Safety and predictors of complications of renal biopsy in the outpatient setting. Clin Nephrol

Department of Renal Medicine, The Canberra Hospital, Australia.
Clinical nephrology (Impact Factor: 1.13). 12/2011; 76(6):464-9. DOI: 10.5414/CN107128
Source: PubMed


It has been recommended that patients should be admitted for 24 h of observation after percutaneous renal biopsy. This may be performed in the ambulatory outpatient setting, though its safety in this setting is an area of debate. We aim to demonstrate the safety of biopsy in the ambulatory outpatient setting.
We performed a retrospective cohort study of 475 biopsies performed in the ambulatory outpatient setting to examine safety and risk factors for complications. Transplant and native kidney biopsies performed at the Canberra Hospital, a tertiary referral university hospital, from 2006 until 2010 were included. Patients were observed for 6 h before discharge. Study outcomes were minor complications, defined as pain, hemorrhage or postural hypotension; or major complications, defined as complications requiring therapeutic intervention including blood product transfusion.

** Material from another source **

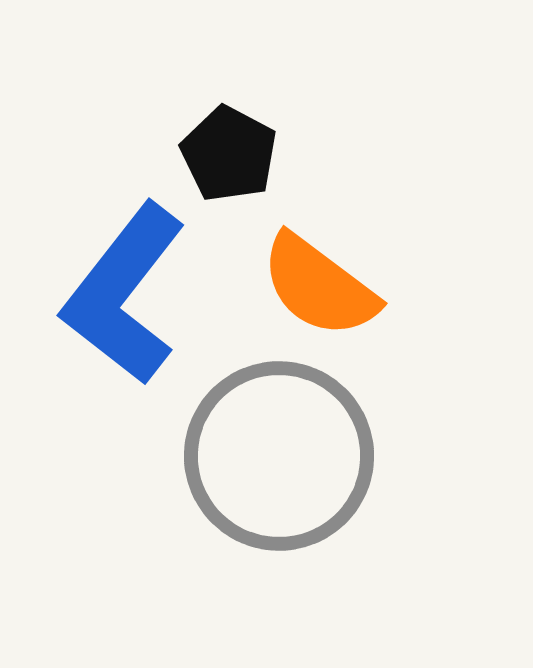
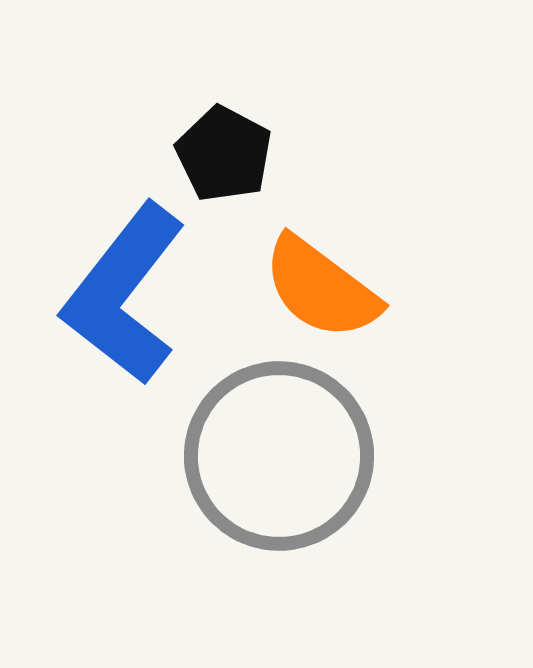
black pentagon: moved 5 px left
orange semicircle: moved 2 px right, 2 px down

The overall complication rate was 8.2%. There were 33 minor complications (6.9%) and 6 major complications (1.3%). All complications occurring outside the period of observation were safely managed. Significant predictors of any complication was hemoglobin (OR 1.03, 95% CI 1.01 - 1.06), kidney size (OR 0.93, 95% CI 0.89 - 0.98), and proceduralist.
Percutaneous renal biopsy is safe in the ambulatory outpatient setting. Establishing ongoing quality assurance programs may be helpful in early identification of operator-dependent factors.